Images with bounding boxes
□ □ □

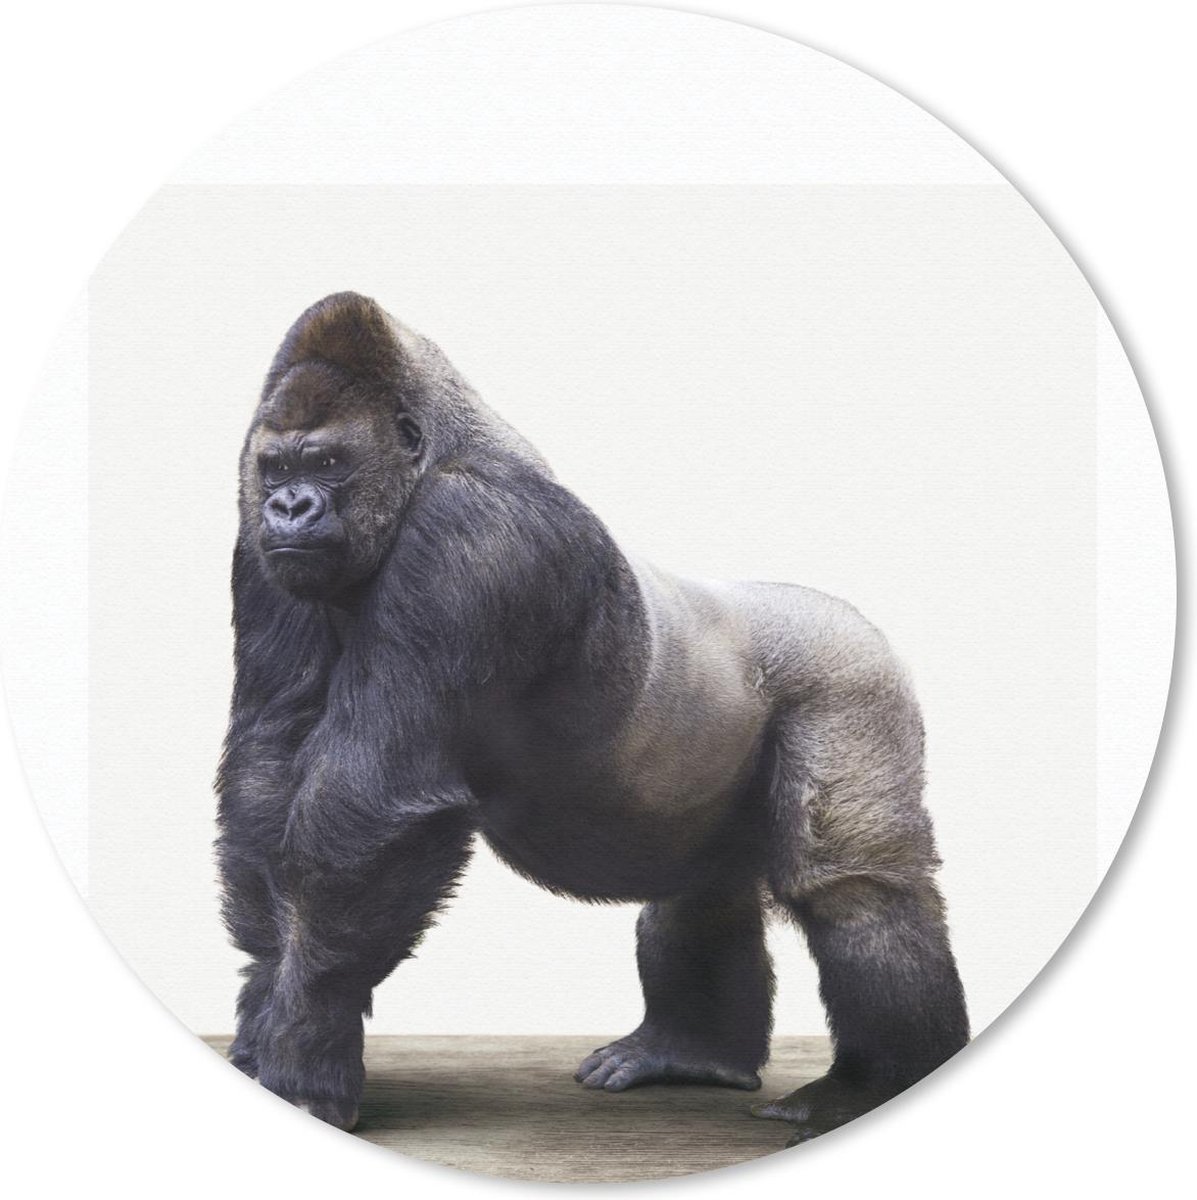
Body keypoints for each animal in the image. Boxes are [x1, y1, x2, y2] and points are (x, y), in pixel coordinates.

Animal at [215, 292, 969, 1149]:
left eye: (328, 463)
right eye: (277, 468)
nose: (288, 505)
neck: (433, 454)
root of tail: (841, 613)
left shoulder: (474, 535)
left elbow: (371, 808)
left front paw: (308, 1043)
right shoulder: (258, 554)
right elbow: (266, 774)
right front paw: (265, 1010)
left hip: (851, 675)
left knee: (854, 887)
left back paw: (875, 1083)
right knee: (703, 887)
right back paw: (693, 1053)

□ □ □

■ THE PROBLEM: Output an exact copy of the lines beginning at the one that holds "root of tail: (841, 613)" and running through the final line of the records.

■ RESPONSE BOX:
root of tail: (841, 613)
left shoulder: (474, 535)
left elbow: (371, 808)
left front paw: (308, 1043)
right shoulder: (258, 554)
right elbow: (266, 774)
right front paw: (265, 1010)
left hip: (851, 675)
left knee: (854, 887)
left back paw: (875, 1083)
right knee: (703, 887)
right back paw: (693, 1053)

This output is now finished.